A nurse or other trained health professional will give you this medicine in a hospital or surgery clinic. This medicine is given through a needle placed in one of your veins.

Precautions

It is very important that your doctor check your progress while you are using this medicine. This will allow your doctor to see if the medicine is working properly and to decide if you should continue to receive it.

This medicine may make you dizzy or drowsy. Avoid driving, using machines, or doing anything else that could be dangerous if you are not alert. You may also feel dizzy or lightheaded when getting up suddenly from a lying or sitting position, so get up slowly.

This medicine may cause your skin to itch and a side effect called paresthesias. This may cause burning, crawling, itching, numbness, prickling, "pins and needles", or tingling feelings on your skin. Check with your doctor if you have these symptoms after receiving the injection.

Side Effects

Along with its needed effects, a medicine may cause some unwanted effects. Although not all of these side effects may occur, if they do occur they may need medical attention.
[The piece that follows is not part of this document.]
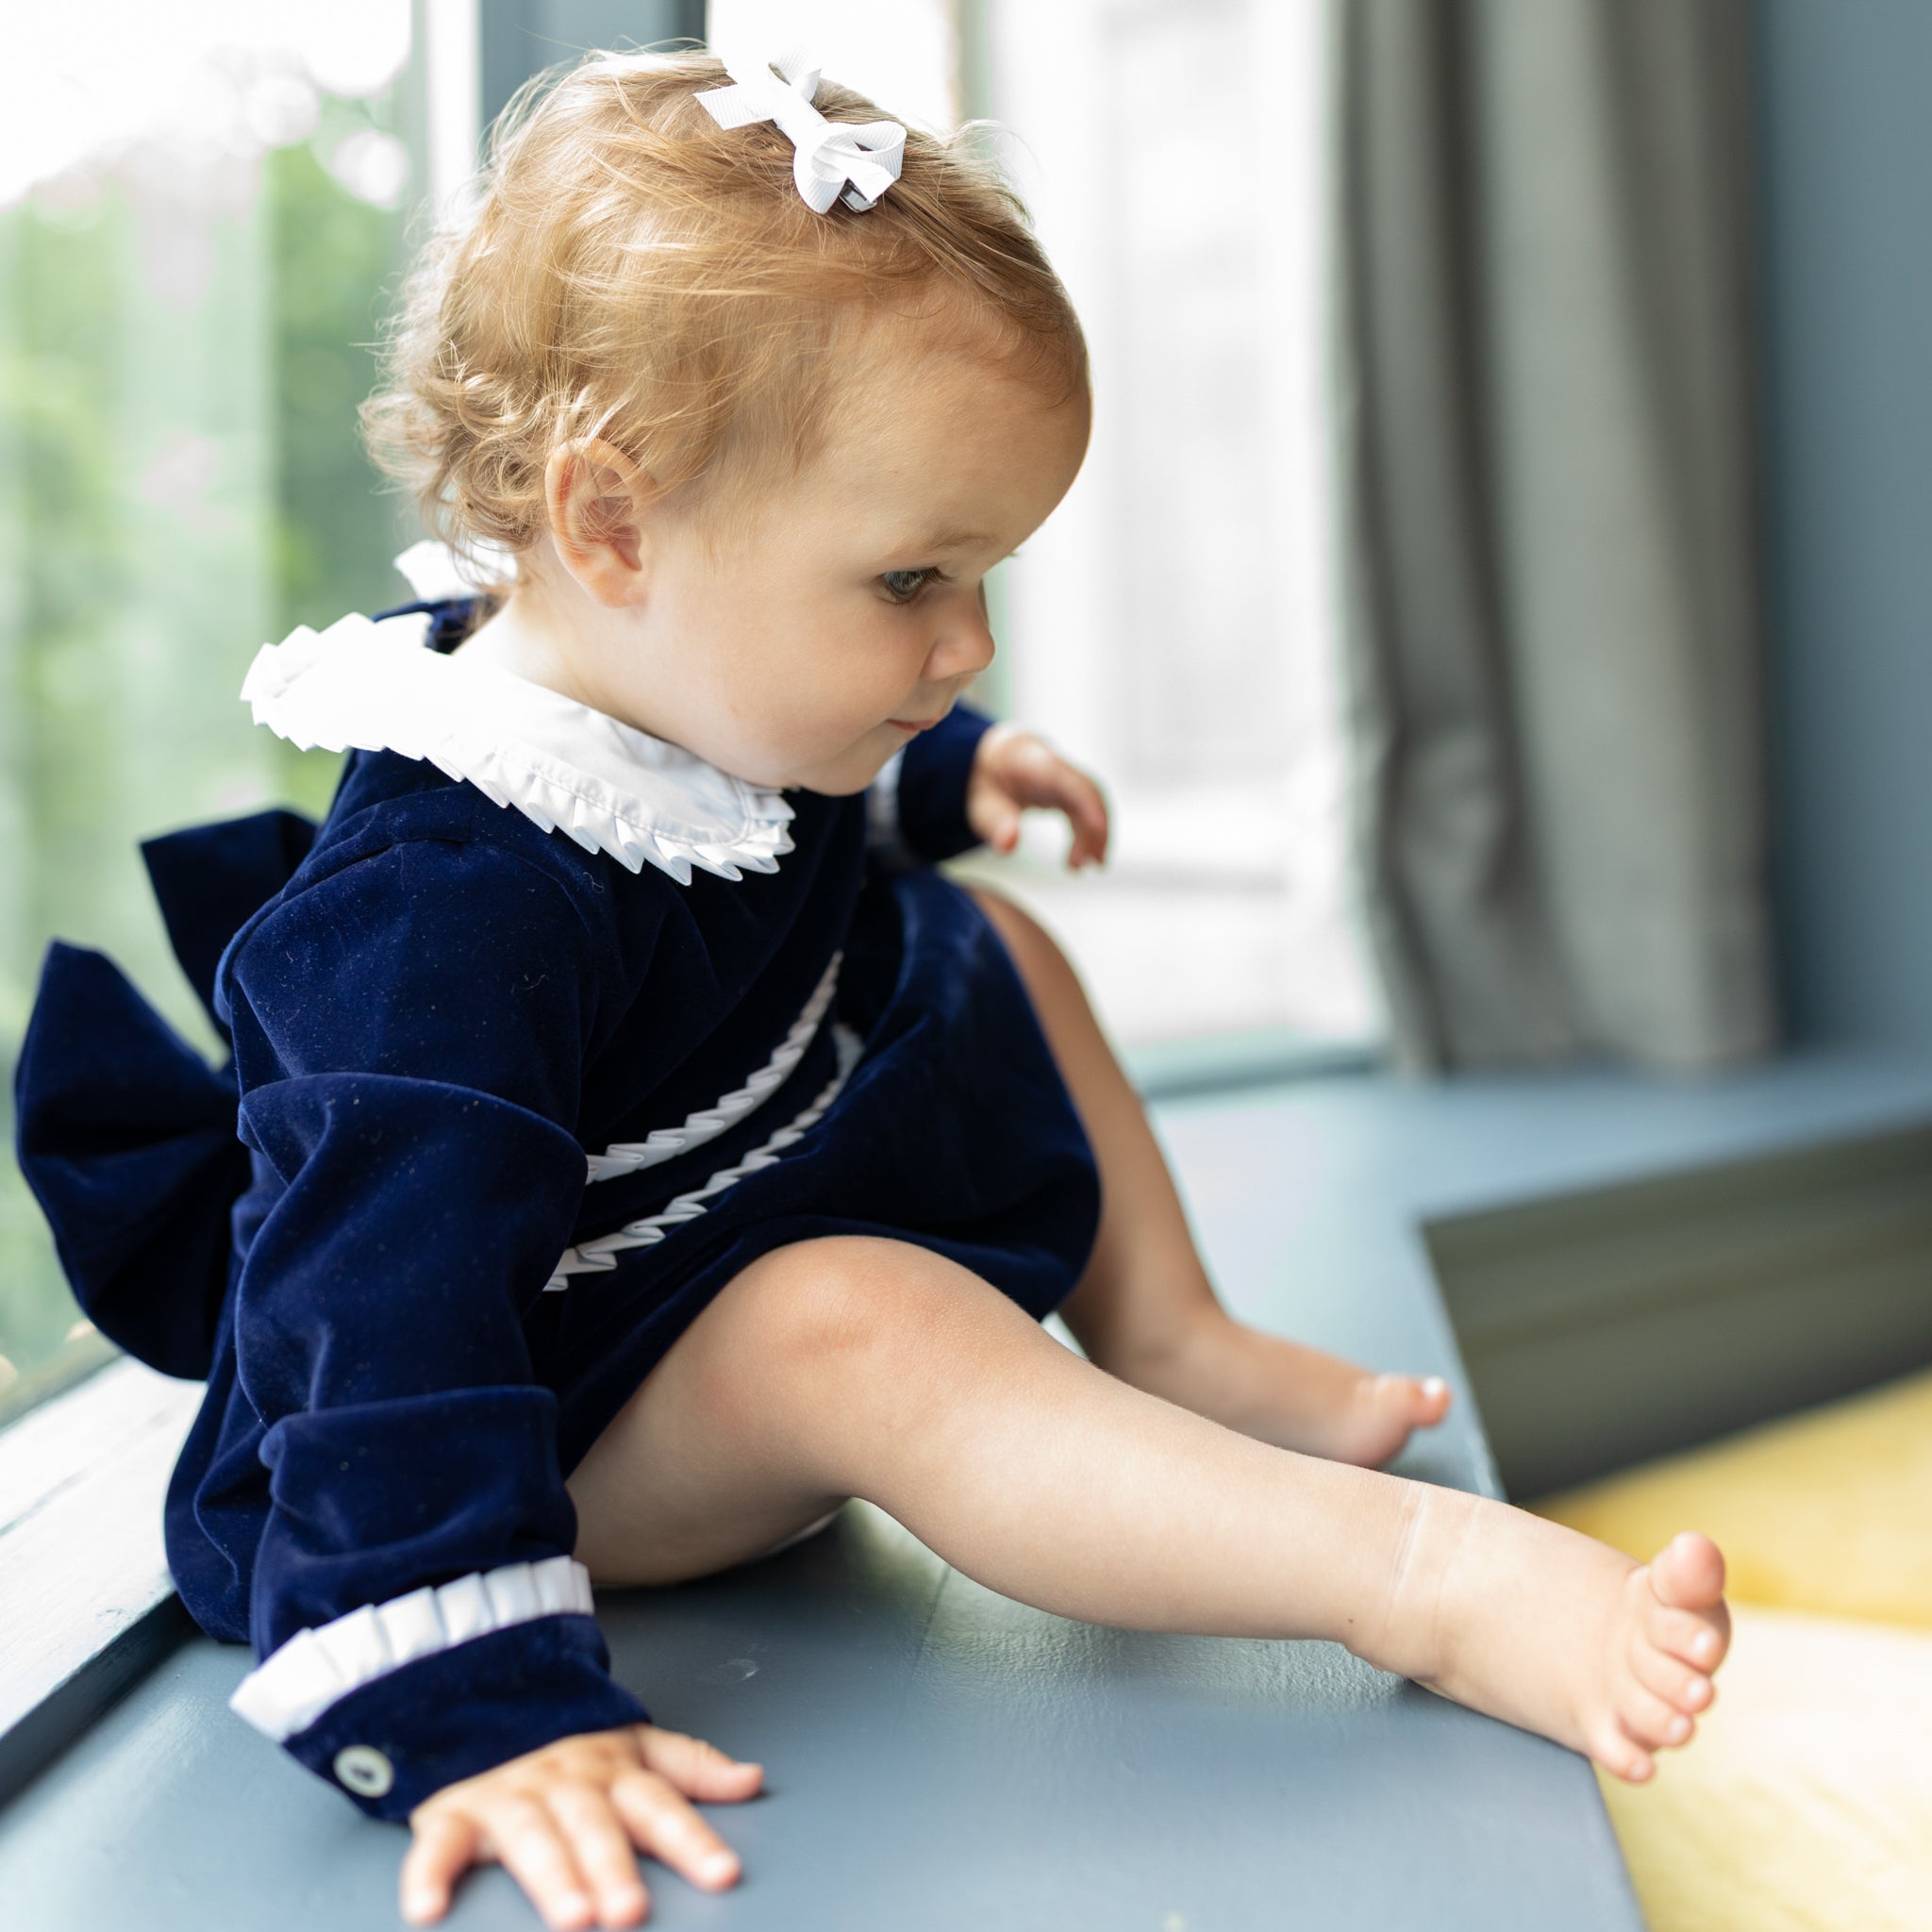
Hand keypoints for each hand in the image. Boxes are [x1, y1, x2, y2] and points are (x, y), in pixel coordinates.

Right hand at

Check with your doctor or nurse immediately if any of the following side effects occur:

More common

  1. Burning, crawling, itching, numbness, prickling, "pins and needles", or tingling feelings

Less common

  1. Bluish lips or skin
  2. blurred vision
  3. confusion
  4. dizziness, faintness, or lightheadedness when getting up from a lying or sitting position suddenly
  5. sweating
  6. unusual tiredness or weakness

Rare

  1. Difficult or troubled breathing
  2. irregular, fast or slow, or shallow breathing
  3. pale or blue lips, fingernails, or skin
  4. shortness of breath

Some side effects may occur that usually do not need medical attention. These side effects may go away during treatment as your body adjusts to the medicine. Also, your health care professional may be able to tell you about ways to prevent or reduce some of these side effects. Check with your health care professional if any of the following side effects continue or are bothersome or if you have any questions about them:

More common

  1. Itching skin

Less common

  1. Headache
  2. nausea
  3. vomiting

Other side effects not listed may also occur in some patients. If you notice any other effects, check with your healthcare professional.

Call your doctor for medical advice about side effects. You may report side effects to the FDA at 1-800-FDA-1088.